Das Styling ihrer Kollegen aber erinnert dann doch etwas an den Film. "Alle sind top gekleidet. Vor allem auf Taschen und Schuhe wird geachtet. Das typische Outfit ist schwarze Skinny-Jeans mit weißer Bluse. Die richtige Accessoires machen das Outfit dann stylisch", erklärt Sarah. "Net-A-Porter" vertreibt Luxusartikel der Designermarken, zum Beispiel Dolce & Gabbana, Saint Laurent, Valentino oder auch Stella McCartney. Bei Preisen jenseits der 1 000 Pfund-Marke kleidet sich Sarah nicht mit Eigenprodukten ein. Wenn sie Lust darauf hat, geht die Straubingerin auch mal mit ihren Converse in die Arbeit. "Ob die anderen schauen, ist mir dann wurscht", betont sie schmunzelnd.

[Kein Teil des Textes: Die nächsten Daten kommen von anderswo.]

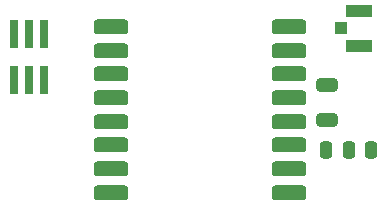
<source format=gbr>
%TF.GenerationSoftware,KiCad,Pcbnew,7.0.8*%
%TF.CreationDate,2023-11-19T15:13:28+01:00*%
%TF.ProjectId,AetherPhylax,41657468-6572-4506-9879-6c61782e6b69,rev?*%
%TF.SameCoordinates,Original*%
%TF.FileFunction,Paste,Bot*%
%TF.FilePolarity,Positive*%
%FSLAX46Y46*%
G04 Gerber Fmt 4.6, Leading zero omitted, Abs format (unit mm)*
G04 Created by KiCad (PCBNEW 7.0.8) date 2023-11-19 15:13:28*
%MOMM*%
%LPD*%
G01*
G04 APERTURE LIST*
G04 Aperture macros list*
%AMRoundRect*
0 Rectangle with rounded corners*
0 $1 Rounding radius*
0 $2 $3 $4 $5 $6 $7 $8 $9 X,Y pos of 4 corners*
0 Add a 4 corners polygon primitive as box body*
4,1,4,$2,$3,$4,$5,$6,$7,$8,$9,$2,$3,0*
0 Add four circle primitives for the rounded corners*
1,1,$1+$1,$2,$3*
1,1,$1+$1,$4,$5*
1,1,$1+$1,$6,$7*
1,1,$1+$1,$8,$9*
0 Add four rect primitives between the rounded corners*
20,1,$1+$1,$2,$3,$4,$5,0*
20,1,$1+$1,$4,$5,$6,$7,0*
20,1,$1+$1,$6,$7,$8,$9,0*
20,1,$1+$1,$8,$9,$2,$3,0*%
G04 Aperture macros list end*
%ADD10R,1.050000X1.000000*%
%ADD11R,2.200000X1.050000*%
%ADD12RoundRect,0.250000X0.650000X-0.325000X0.650000X0.325000X-0.650000X0.325000X-0.650000X-0.325000X0*%
%ADD13RoundRect,0.317500X-1.157500X-0.317500X1.157500X-0.317500X1.157500X0.317500X-1.157500X0.317500X0*%
%ADD14RoundRect,0.250000X0.250000X0.475000X-0.250000X0.475000X-0.250000X-0.475000X0.250000X-0.475000X0*%
%ADD15R,0.740000X2.400000*%
G04 APERTURE END LIST*
D10*
%TO.C,ANT1*%
X165100000Y-71450000D03*
D11*
X166625000Y-69975000D03*
X166625000Y-72925000D03*
%TD*%
D12*
%TO.C,C4*%
X163950000Y-79225000D03*
X163950000Y-76275000D03*
%TD*%
D13*
%TO.C,U4*%
X145625000Y-85350000D03*
X145625000Y-83350000D03*
X145625000Y-81350000D03*
X145625000Y-79350000D03*
X145625000Y-77350000D03*
X145625000Y-75350000D03*
X145625000Y-73350000D03*
X145625000Y-71350000D03*
X160675000Y-71350000D03*
X160675000Y-73350000D03*
X160675000Y-75350000D03*
X160675000Y-77350000D03*
X160675000Y-79350000D03*
X160675000Y-81350000D03*
X160675000Y-83350000D03*
X160675000Y-85350000D03*
%TD*%
D14*
%TO.C,JP2*%
X167650000Y-81750000D03*
X165750000Y-81750000D03*
X163850000Y-81750000D03*
%TD*%
D15*
%TO.C,DEBUG1*%
X139920000Y-75800000D03*
X139920000Y-71900000D03*
X138650000Y-75800000D03*
X138650000Y-71900000D03*
X137380000Y-75800000D03*
X137380000Y-71900000D03*
%TD*%
M02*

</source>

Der Unterschied von deutscher und englischer Mode ist für Sarah klar: "In Deutschland trauen sich die Leute viel zu wenig. Die Londoner sind experimentierfreudiger und auch offener gegenüber junger, neuer Labels." Ihr Kleidungsstil hat sich in der Modehauptstadt aber dennoch verändert. Legerer sei der Stil in East-London, lockerer und lässiger. Sarah trägt mehr Turnschuhe und übergroße Jacken. Ihre neueste Errungenschaft: Eine übergroße Jeansjacke aus einem Vintage-Laden in Notting Hill.

Welche Trends bald aus London zu uns schwappen, welche Marken erschwinglich sind, und was wir uns auch in Deutschland trauen sollten, lest ihr künftig in Sarahs Freistunde-Modeblog aus London.

Versorgt mit mächtig Insider-Wissen aus London schreibt Sarah Meuter aus Straubing ab sofort im Freistunde-Modeblog über die Trends.

Versorgt mit mächtig Insider-Wissen aus London schreibt Sarah Meuter aus Straubing ab sofort im Freistunde-Modeblog über die Trends.